Problem> The entries below must be copied exactly as they are.
• • •
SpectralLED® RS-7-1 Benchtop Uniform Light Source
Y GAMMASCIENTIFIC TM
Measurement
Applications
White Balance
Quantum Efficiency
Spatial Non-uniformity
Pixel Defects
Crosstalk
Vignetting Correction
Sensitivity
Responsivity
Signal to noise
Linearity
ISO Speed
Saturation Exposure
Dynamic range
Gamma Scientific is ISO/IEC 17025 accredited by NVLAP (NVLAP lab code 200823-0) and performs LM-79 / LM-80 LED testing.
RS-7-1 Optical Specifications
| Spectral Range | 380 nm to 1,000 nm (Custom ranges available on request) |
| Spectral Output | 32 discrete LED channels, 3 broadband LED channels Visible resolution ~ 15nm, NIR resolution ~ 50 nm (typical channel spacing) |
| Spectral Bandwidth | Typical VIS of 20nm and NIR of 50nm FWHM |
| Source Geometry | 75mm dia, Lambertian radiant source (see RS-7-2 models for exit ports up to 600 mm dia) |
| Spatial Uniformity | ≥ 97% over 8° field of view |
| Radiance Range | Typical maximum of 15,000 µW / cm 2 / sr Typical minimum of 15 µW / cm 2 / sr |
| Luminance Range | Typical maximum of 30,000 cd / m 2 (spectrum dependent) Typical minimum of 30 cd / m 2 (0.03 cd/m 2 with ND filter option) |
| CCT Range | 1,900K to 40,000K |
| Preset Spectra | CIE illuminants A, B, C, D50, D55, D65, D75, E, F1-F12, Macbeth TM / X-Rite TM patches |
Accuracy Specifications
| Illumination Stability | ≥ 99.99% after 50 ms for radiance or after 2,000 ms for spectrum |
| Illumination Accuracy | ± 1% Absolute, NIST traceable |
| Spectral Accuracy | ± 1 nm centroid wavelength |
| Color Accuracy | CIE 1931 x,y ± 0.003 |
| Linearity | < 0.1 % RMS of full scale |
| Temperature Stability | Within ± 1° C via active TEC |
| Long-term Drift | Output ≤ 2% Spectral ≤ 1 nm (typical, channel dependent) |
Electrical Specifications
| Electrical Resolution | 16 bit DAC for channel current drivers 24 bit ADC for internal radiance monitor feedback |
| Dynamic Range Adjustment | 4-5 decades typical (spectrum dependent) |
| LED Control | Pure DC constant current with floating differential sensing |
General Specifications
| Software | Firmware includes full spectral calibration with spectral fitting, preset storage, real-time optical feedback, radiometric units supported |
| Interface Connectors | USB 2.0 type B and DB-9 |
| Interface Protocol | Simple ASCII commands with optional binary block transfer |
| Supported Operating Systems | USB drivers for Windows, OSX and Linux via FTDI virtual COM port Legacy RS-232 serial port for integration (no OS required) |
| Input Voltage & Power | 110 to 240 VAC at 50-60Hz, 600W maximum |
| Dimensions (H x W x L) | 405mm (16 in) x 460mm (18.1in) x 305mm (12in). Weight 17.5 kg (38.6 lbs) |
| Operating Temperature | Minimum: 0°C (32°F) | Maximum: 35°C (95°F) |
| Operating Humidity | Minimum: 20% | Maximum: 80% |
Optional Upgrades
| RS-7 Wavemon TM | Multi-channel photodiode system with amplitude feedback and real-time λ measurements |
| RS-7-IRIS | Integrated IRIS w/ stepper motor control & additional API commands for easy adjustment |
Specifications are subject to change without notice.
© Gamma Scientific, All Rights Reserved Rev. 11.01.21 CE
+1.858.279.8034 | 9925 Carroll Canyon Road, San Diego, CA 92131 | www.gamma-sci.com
• • •
Solved exercise>
SpectralLED® RS-7-1 Benchtop Uniform Light Source
Y GAMMASCIENTIFIC TM
Measurement
Applications
White Balance
Quantum Efficiency
Spatial Non-uniformity
Pixel Defects
Crosstalk
Vignetting Correction
Sensitivity
Responsivity
Signal to noise
Linearity
ISO Speed
Saturation Exposure
Dynamic range
Gamma Scientific is ISO/IEC 17025 accredited by NVLAP (NVLAP lab code 200823-0) and performs LM-79 / LM-80 LED testing.
RS-7-1 Optical Specifications
| Spectral Range | 380 nm to 1,000 nm (Custom ranges available on request) |
| Spectral Output | 32 discrete LED channels, 3 broadband LED channels Visible resolution ~ 15nm, NIR resolution ~ 50 nm (typical channel spacing) |
| Spectral Bandwidth | Typical VIS of 20nm and NIR of 50nm FWHM |
| Source Geometry | 75mm dia, Lambertian radiant source (see RS-7-2 models for exit ports up to 600 mm dia) |
| Spatial Uniformity | ≥ 97% over 8° field of view |
| Radiance Range | Typical maximum of 15,000 µW / cm 2 / sr Typical minimum of 15 µW / cm 2 / sr |
| Luminance Range | Typical maximum of 30,000 cd / m 2 (spectrum dependent) Typical minimum of 30 cd / m 2 (0.03 cd/m 2 with ND filter option) |
| CCT Range | 1,900K to 40,000K |
| Preset Spectra | CIE illuminants A, B, C, D50, D55, D65, D75, E, F1-F12, Macbeth TM / X-Rite TM patches |
Accuracy Specifications
| Illumination Stability | ≥ 99.99% after 50 ms for radiance or after 2,000 ms for spectrum |
| Illumination Accuracy | ± 1% Absolute, NIST traceable |
| Spectral Accuracy | ± 1 nm centroid wavelength |
| Color Accuracy | CIE 1931 x,y ± 0.003 |
| Linearity | < 0.1 % RMS of full scale |
| Temperature Stability | Within ± 1° C via active TEC |
| Long-term Drift | Output ≤ 2% Spectral ≤ 1 nm (typical, channel dependent) |
Electrical Specifications
| Electrical Resolution | 16 bit DAC for channel current drivers 24 bit ADC for internal radiance monitor feedback |
| Dynamic Range Adjustment | 4-5 decades typical (spectrum dependent) |
| LED Control | Pure DC constant current with floating differential sensing |
General Specifications
| Software | Firmware includes full spectral calibration with spectral fitting, preset storage, real-time optical feedback, radiometric units supported |
| Interface Connectors | USB 2.0 type B and DB-9 |
| Interface Protocol | Simple ASCII commands with optional binary block transfer |
| Supported Operating Systems | USB drivers for Windows, OSX and Linux via FTDI virtual COM port Legacy RS-232 serial port for integration (no OS required) |
| Input Voltage & Power | 110 to 240 VAC at 50-60Hz, 600W maximum |
| Dimensions (H x W x L) | 405mm (16 in) x 460mm (18.1in) x 305mm (12in). Weight 17.5 kg (38.6 lbs) |
| Operating Temperature | Minimum: 0°C (32°F) | Maximum: 35°C (95°F) |
| Operating Humidity | Minimum: 20% | Maximum: 80% |
Optional Upgrades
| RS-7 Wavemon TM | Multi-channel photodiode system with amplitude feedback and real-time λ measurements |
| RS-7-IRIS | Integrated IRIS w/ stepper motor control & additional API commands for easy adjustment |
Specifications are subject to change without notice.
© Gamma Scientific, All Rights Reserved Rev. 11.01.21 CE
+1.858.279.8034 | 9925 Carroll Canyon Road, San Diego, CA 92131 | www.gamma-sci.com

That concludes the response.